IP camera: Panasonic WV-SP105

Jesse's icon

Just wanted to share that I've been having good luck using the Panasonic WV-SP105 IP camera with Jitter. This is an interesting cam in that it is powered over Ethernet (PoE) and can send a MJPEG data stream that can be brought into Jitter using Christopher Baker's excellent IPCAM2SYPHON app.

The camera runs at a max of 1280 x 960, and can be set to 16:9 aspect ratio to send 720p frames over the network. I'm running it with a cheap 802.3af compliant PoE switch over Cat5 and it seems rock solid.

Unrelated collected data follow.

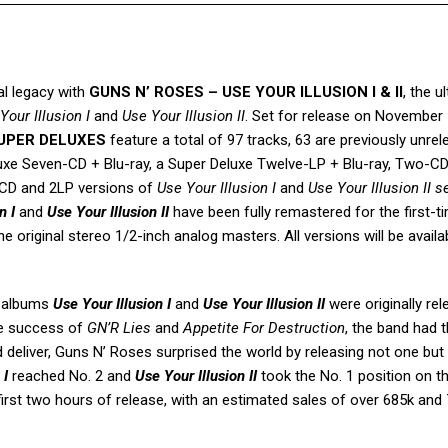
l legacy with
GUNS N’ ROSES – USE YOUR ILLUSION I & II
, the u
Your Illusion
I
and
Use Your Illusion
II
. Set for release on November 
 SUPER DELUXES
feature a total of 97 tracks, 63 are previously unrel
eluxe Seven-CD + Blu-ray, a Super Deluxe Twelve-LP + Blu-ray, Two-C
1CD and 2LP versions of
Use Your Illusion I
and
Use Your Illusion II s
n I
and
Use Your Illusion II
have been fully remastered for the first-t
e original stereo 1/2-inch analog masters. All versions will be availa
o albums
Use Your Illusion I
and
Use Your Illusion II
were originally re
ve success of
GN’R Lies
and
Appetite For Destruction
, the band had 
d deliver, Guns N’ Roses surprised the world by releasing not one but
 I
reached No. 2 and
Use Your Illusion II
took the No. 1 position on t
e first two hours of release, with an estimated sales of over 685k and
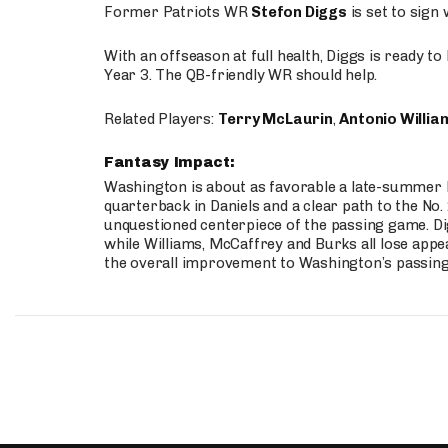
Former Patriots WR
Stefon Diggs
is set to sign
With an offseason at full health, Diggs is ready t
Year 3. The QB-friendly WR should help.
Related Players:
Terry McLaurin
,
Antonio Willia
Fantasy Impact:
Washington is about as favorable a late-summer l
quarterback in Daniels and a clear path to the No.
unquestioned centerpiece of the passing game. Di
while Williams, McCaffrey and Burks all lose appea
the overall improvement to Washington’s passing o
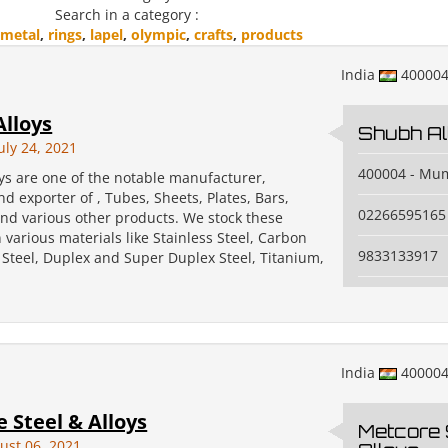
Search in a category :
metal
,
rings
,
lapel
,
olympic
,
crafts
,
products
India
40000
lloys
Shubh Al
uly 24, 2021
400004 - Mu
ys are one of the notable manufacturer,
nd exporter of , Tubes, Sheets, Plates, Bars,
02266595165
and various other products. We stock these
 various materials like Stainless Steel, Carbon
9833133917
y Steel, Duplex and Super Duplex Steel, Titanium,
India
40000
 Steel & Alloys
Metcore 
ust 06, 2021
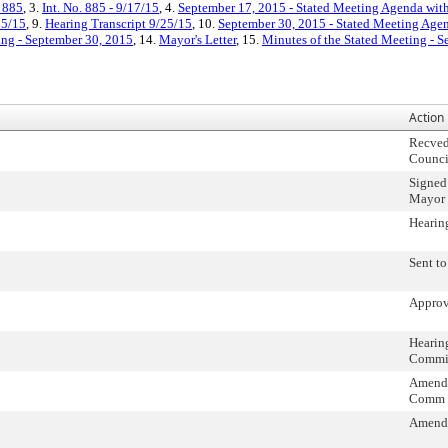
. 885
, 3.
Int. No. 885 - 9/17/15
, 4.
September 17, 2015 - Stated Meeting Agenda with
25/15
, 9.
Hearing Transcript 9/25/15
, 10.
September 30, 2015 - Stated Meeting Agen
ing - September 30, 2015
, 14.
Mayor's Letter
, 15.
Minutes of the Stated Meeting - 
Action
Recved
Counci
Signed
Mayor
Hearin
Sent t
Approv
Hearin
Commi
Amendm
Comm
Amend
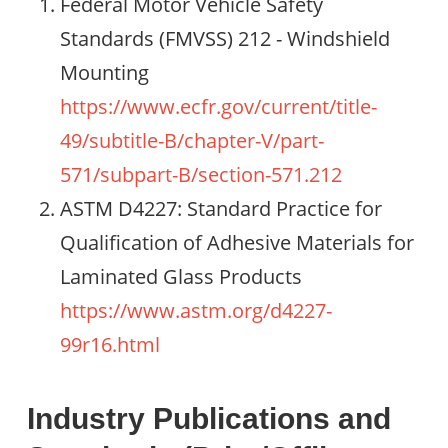
Federal Motor Vehicle Safety
Standards (FMVSS) 212 - Windshield
Mounting
https://www.ecfr.gov/current/title-
49/subtitle-B/chapter-V/part-
571/subpart-B/section-571.212
ASTM D4227: Standard Practice for
Qualification of Adhesive Materials for
Laminated Glass Products
https://www.astm.org/d4227-
99r16.html
Industry Publications and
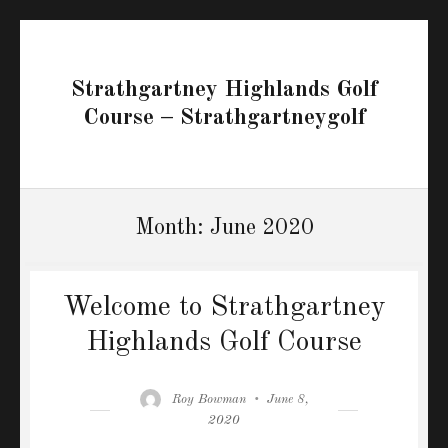
Strathgartney Highlands Golf
Course – Strathgartneygolf
Month:
June 2020
Welcome to Strathgartney
Highlands Golf Course
Author
Posted
Roy Bowman
June 8,
on
2020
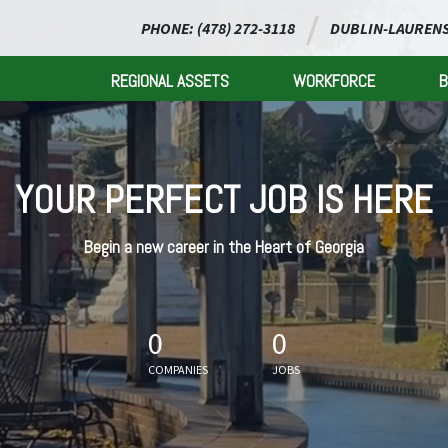
PHONE: (478) 272-3118
DUBLIN-LAURENS
REGIONAL ASSETS
WORKFORCE
B
YOUR PERFECT JOB IS HERE
Begin a new career in the Heart of Georgia
0
0
COMPANIES
JOBS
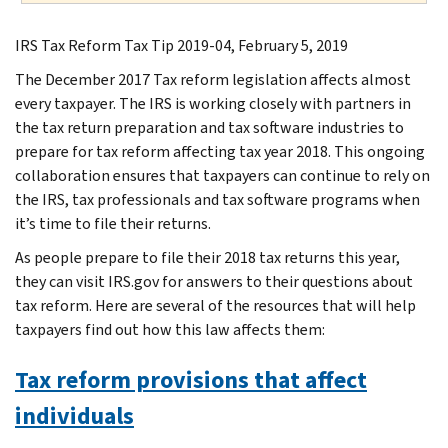
IRS Tax Reform Tax Tip 2019-04, February 5, 2019
The December 2017 Tax reform legislation affects almost
every taxpayer. The IRS is working closely with partners in
the tax return preparation and tax software industries to
prepare for tax reform affecting tax year 2018. This ongoing
collaboration ensures that taxpayers can continue to rely on
the IRS, tax professionals and tax software programs when
it’s time to file their returns.
As people prepare to file their 2018 tax returns this year,
they can visit IRS.gov for answers to their questions about
tax reform. Here are several of the resources that will help
taxpayers find out how this law affects them:
Tax reform provisions that affect
individuals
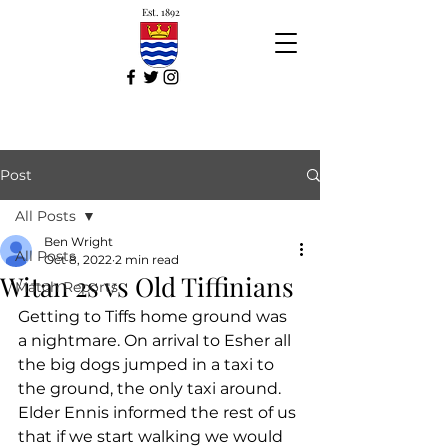
Est. 1892
Post
All Posts
Ben Wright
All Posts
Oct 8, 2022
2 min read
Witan 2s vs Old Tiffinians
Match Reports
Getting to Tiffs home ground was 
a nightmare. On arrival to Esher all 
the big dogs jumped in a taxi to 
the ground, the only taxi around. 
Elder Ennis informed the rest of us 
that if we start walking we would 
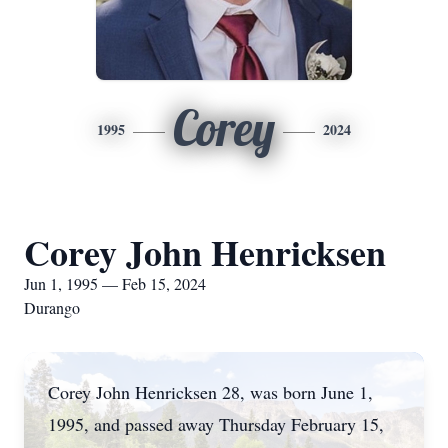
Corey
1995
2024
Corey John Henricksen
Jun 1, 1995 — Feb 15, 2024
Durango
Corey John Henricksen 28, was born June 1,
1995, and passed away Thursday February 15,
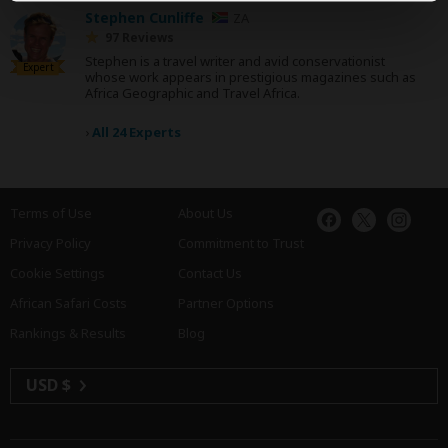
Stephen Cunliffe
ZA
97 Reviews
Stephen is a travel writer and avid conservationist
Expert
whose work appears in prestigious magazines such as
Africa Geographic and Travel Africa.
›
All 24 Experts
Terms of Use
About Us
Privacy Policy
Commitment to Trust
Cookie Settings
Contact Us
African Safari Costs
Partner Options
Rankings & Results
Blog
USD $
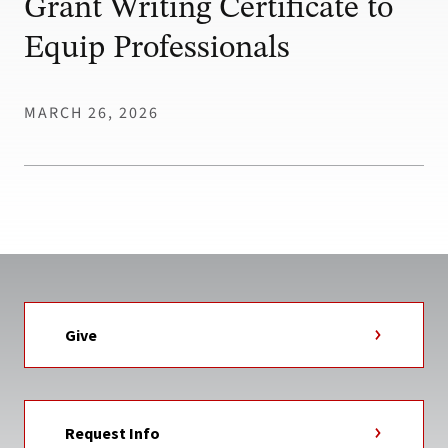
Grant Writing Certificate to
Equip Professionals
MARCH 26, 2026
Give
Request Info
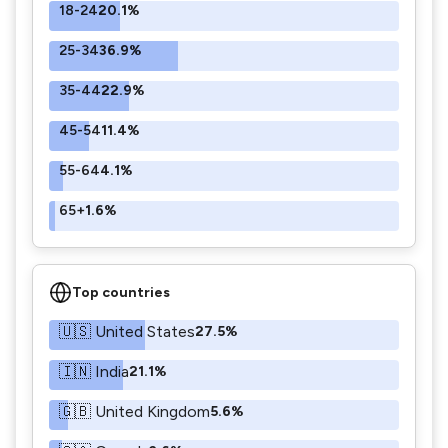
18-24
20.1%
25-34
36.9%
35-44
22.9%
45-54
11.4%
55-64
4.1%
65+
1.6%
Top countries
🇺🇸 United States
27.5%
🇮🇳 India
21.1%
🇬🇧 United Kingdom
5.6%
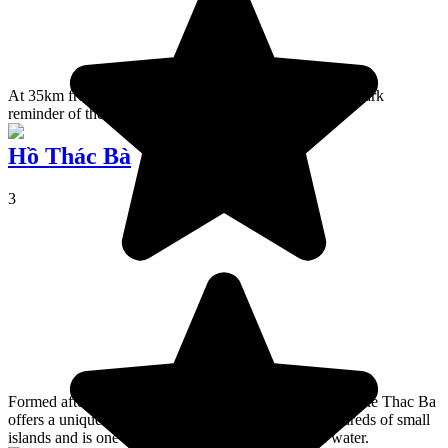
At 35km from Hô Chi Minh, the Củ Chi Tunnels are a dark
reminder of the Vietnam War.
Hồ Thác Bà
3
Formed after the construction of a hydroelectric dam, Lake Thac Ba
offers a uniquely beautiful landscape dotted with hundreds of small
islands and is one of the country's largest bodies of water.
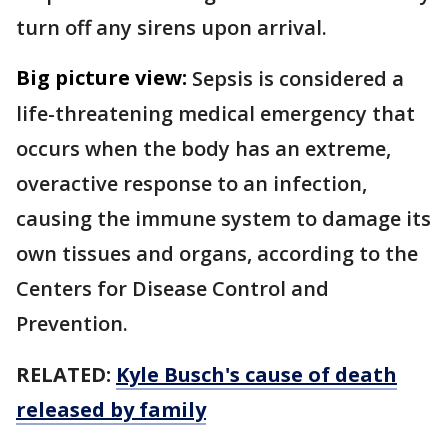
turn off any sirens upon arrival.
Big picture view:
Sepsis is considered a
life-threatening medical emergency that
occurs when the body has an extreme,
overactive response to an infection,
causing the immune system to damage its
own tissues and organs, according to the
Centers for Disease Control and
Prevention.
RELATED:
Kyle Busch's cause of death
released by family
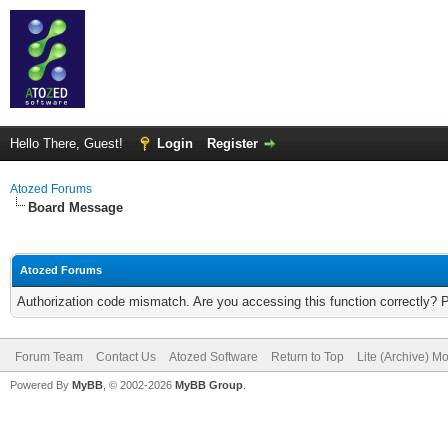
Hello There, Guest!
Login
Register
Atozed Forums
Board Message
Atozed Forums
Authorization code mismatch. Are you accessing this function correctly? 
Forum Team
Contact Us
Atozed Software
Return to Top
Lite (Archive) M
Powered By
MyBB
, © 2002-2026
MyBB Group
.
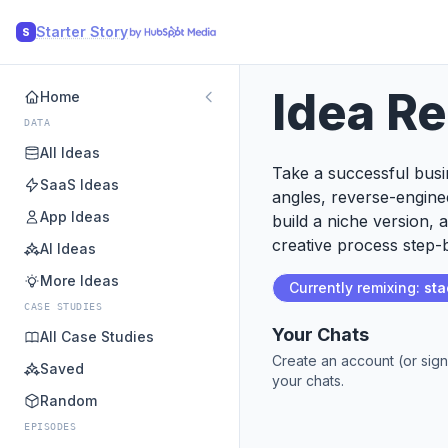
Starter Story
S
Idea R
Home
DATA
All Ideas
Take a successful busin
SaaS Ideas
angles, reverse-engine
App Ideas
build a niche version, 
creative process step-b
AI Ideas
More Ideas
Currently remixing:
sta
CASE STUDIES
Your Chats
All Case Studies
Create an account (or sign
Saved
your chats.
Random
EPISODES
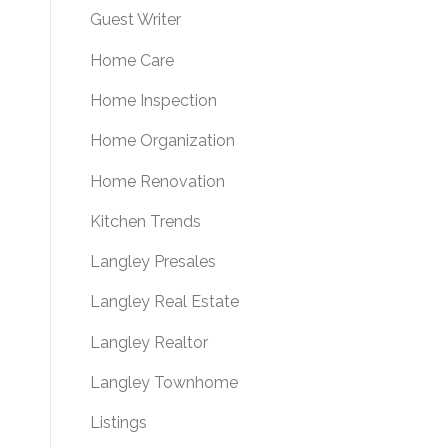
Guest Writer
Home Care
Home Inspection
Home Organization
Home Renovation
Kitchen Trends
Langley Presales
Langley Real Estate
Langley Realtor
Langley Townhome
Listings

At 720p and mid-level frame quality I'm getting 18fps, and can scale to 30fps if I lower the quality further. The compression artifacts are fairly mild and there's on-board noise reduction, but I haven't tested extensively.

The WV-SP105 does H.264 as well, but IPCAM2SYPHON is build to work with MJPEG, so I've disabled that. Incidentally, you can't get above 5fps on the camera in MJPEG if H.264 is enabled.

The camera can only be configured on Windows (the web interface uses ActiveX) but once it's set up it doesn't need much. The documentation is fairly opaque, so feel free to ping me if you buy one and have questions. Street price is ~$265, pretty cheap for an IP camera. Apparently it has face detection features, zones of interest, alarm triggers, and other computational camera routines that can be set up - haven't played with these yet.

Jesse's icon

For posterity, the (unpublished) URL format for the MJPEG stream is:

Jaky's icon

thanks jesse, and thanks to the forum for being THE memory...

jpenrose's icon

Hi Jesse, Looks like this camera is no longer commercially available. Any updates on IP camera recommendations?

Jesse's icon

I haven't used other models as I eventually migrated to SDI cameras to achieve lower latency input. But if you're still looking at IP cameras for your application I can recommend the Arecont models - they have extensive documentation, including the precise URLs for pulling in the MJPEG streams. This is in stark contrast to most other IP cam manufacturers.

FYI the IPCAM2SYPHON utility ended up being pretty unstable, and I migrated to Syphon-Net-Camera, which can still be downloaded here:

It hasn't been updated in a while so I'm not sure if it would be compatible with more recent operating systems.